▶ **Assignment**
Your task is to transcribe the records exactly, skipping every image.

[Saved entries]
○ ○ ○ ○ ○

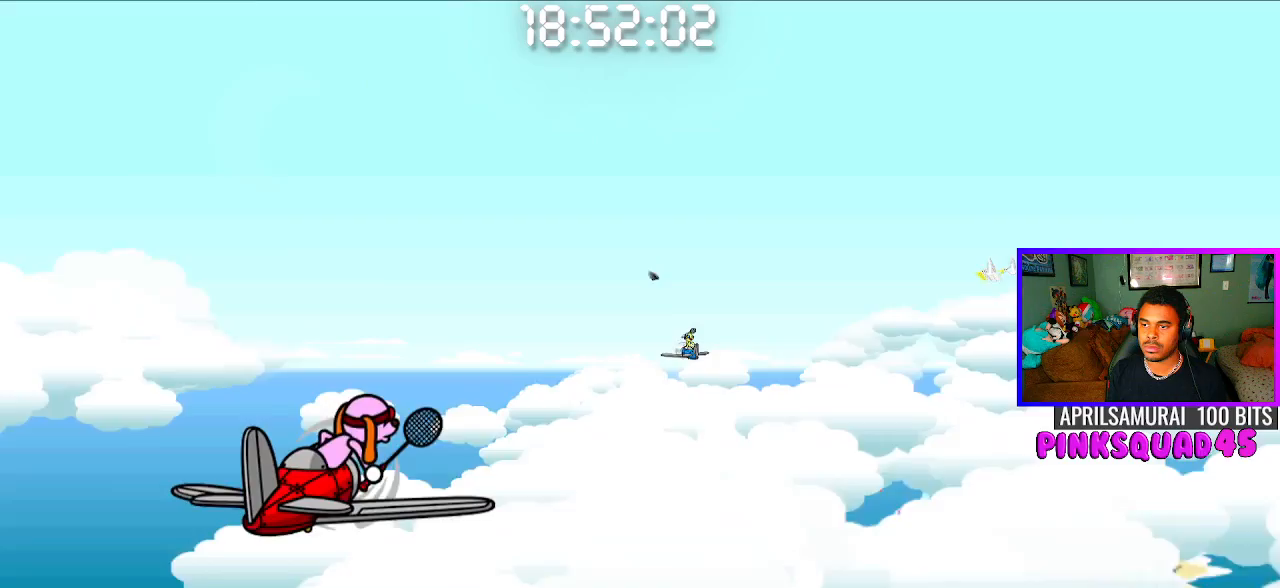
Gameplay with a controller (PlayStation layout); each line is a JSON object with the inputs held at the frame after it. "events" lists button and stick changes between this image and that frame as [ms after this image, input, new state], when the widget could be followed in between. Not read: R1.
{"buttons": [], "left_stick": "center", "right_stick": "center", "events": []}
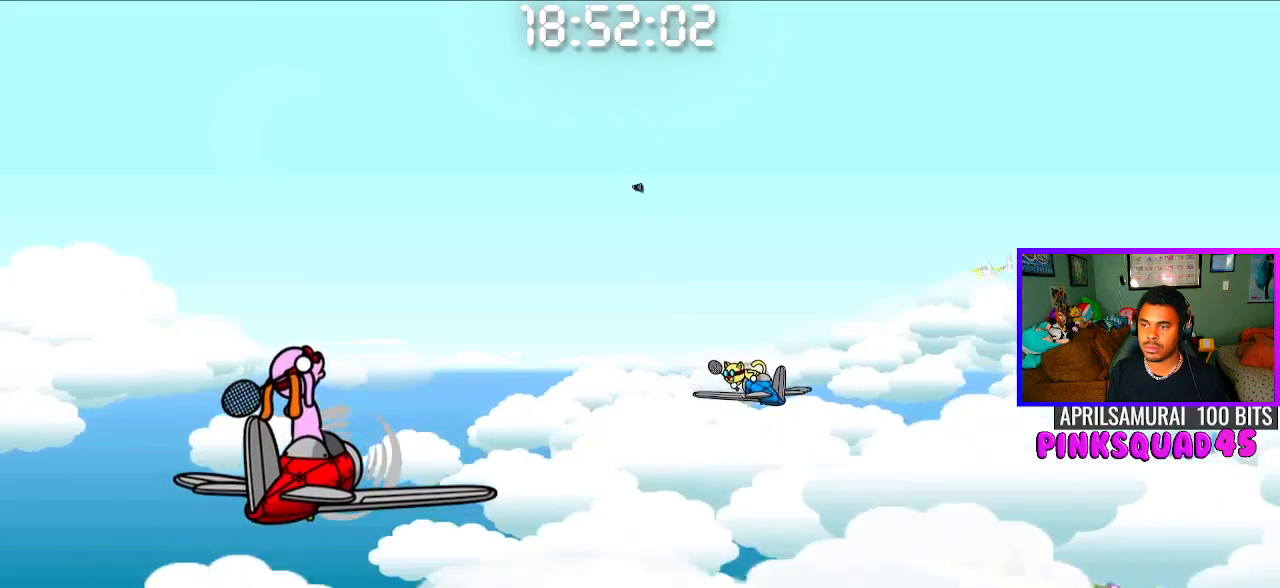
{"buttons": [], "left_stick": "center", "right_stick": "center", "events": [[233, "CROSS", "down"], [350, "CROSS", "up"]]}
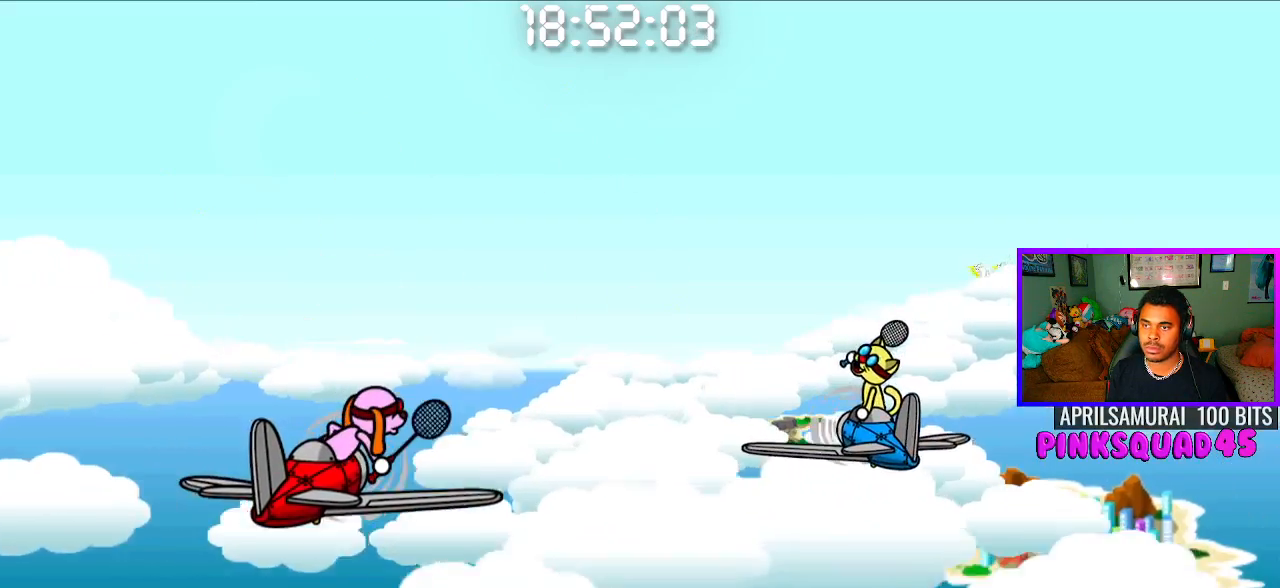
{"buttons": [], "left_stick": "center", "right_stick": "center", "events": []}
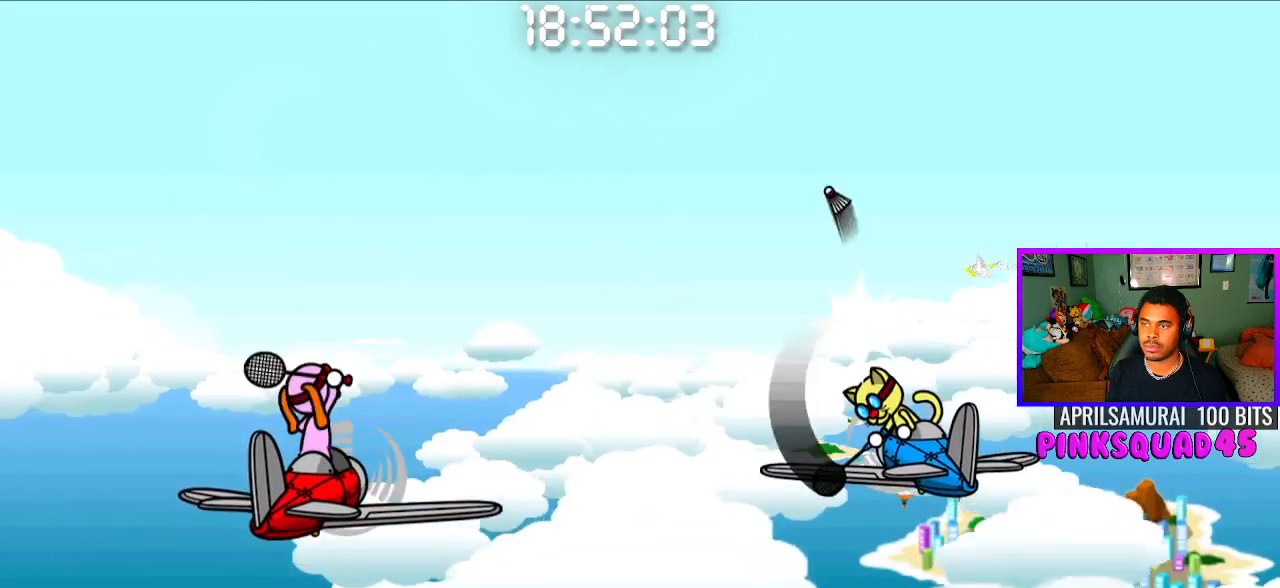
{"buttons": [], "left_stick": "center", "right_stick": "center", "events": []}
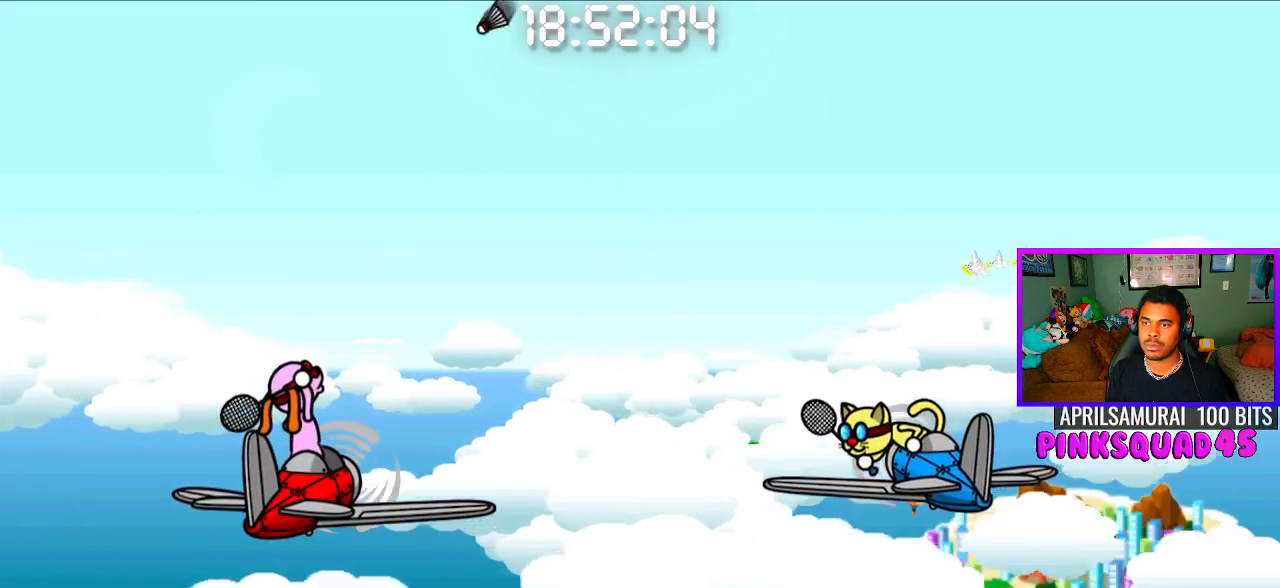
{"buttons": [], "left_stick": "center", "right_stick": "center", "events": [[100, "CROSS", "down"], [217, "CROSS", "up"]]}
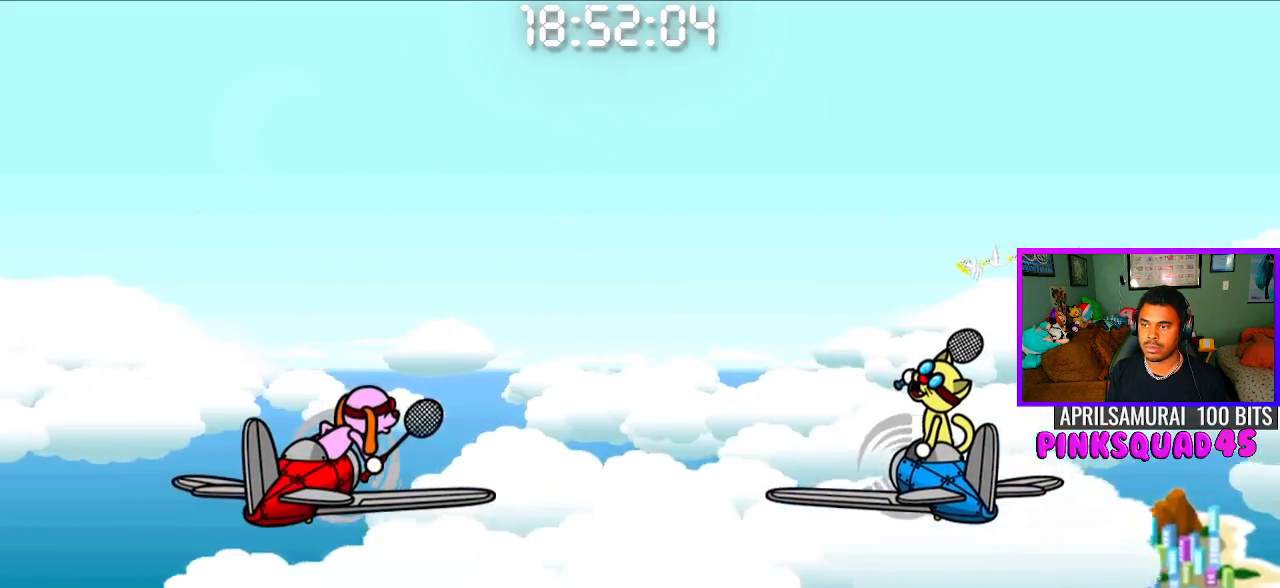
{"buttons": [], "left_stick": "center", "right_stick": "center", "events": []}
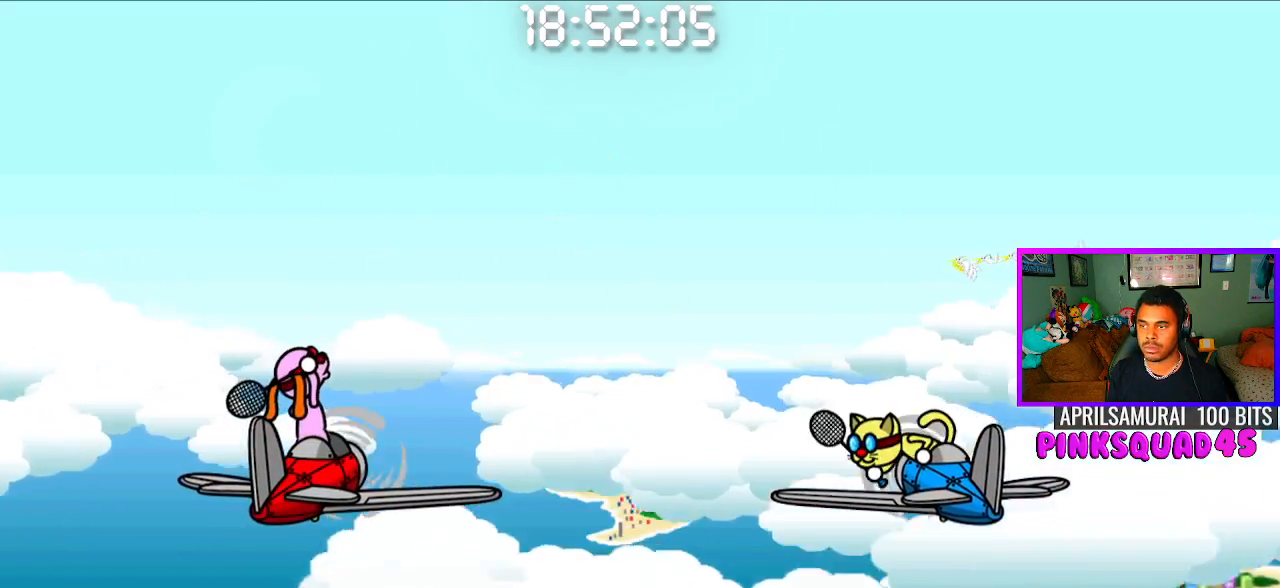
{"buttons": [], "left_stick": "center", "right_stick": "center", "events": [[383, "CROSS", "down"], [483, "CROSS", "up"]]}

○ ○ ○ ○ ○

▶ **Answer box**
Gameplay with a controller (PlayStation layout); each line is a JSON object with the inputs held at the frame after it. "events" lists button and stick changes between this image and that frame as [ms after this image, input, new state], when the widget could be followed in between. Not read: R1.
{"buttons": [], "left_stick": "center", "right_stick": "center", "events": []}
{"buttons": [], "left_stick": "center", "right_stick": "center", "events": [[233, "CROSS", "down"], [350, "CROSS", "up"]]}
{"buttons": [], "left_stick": "center", "right_stick": "center", "events": []}
{"buttons": [], "left_stick": "center", "right_stick": "center", "events": []}
{"buttons": [], "left_stick": "center", "right_stick": "center", "events": [[100, "CROSS", "down"], [217, "CROSS", "up"]]}
{"buttons": [], "left_stick": "center", "right_stick": "center", "events": []}
{"buttons": [], "left_stick": "center", "right_stick": "center", "events": [[383, "CROSS", "down"], [483, "CROSS", "up"]]}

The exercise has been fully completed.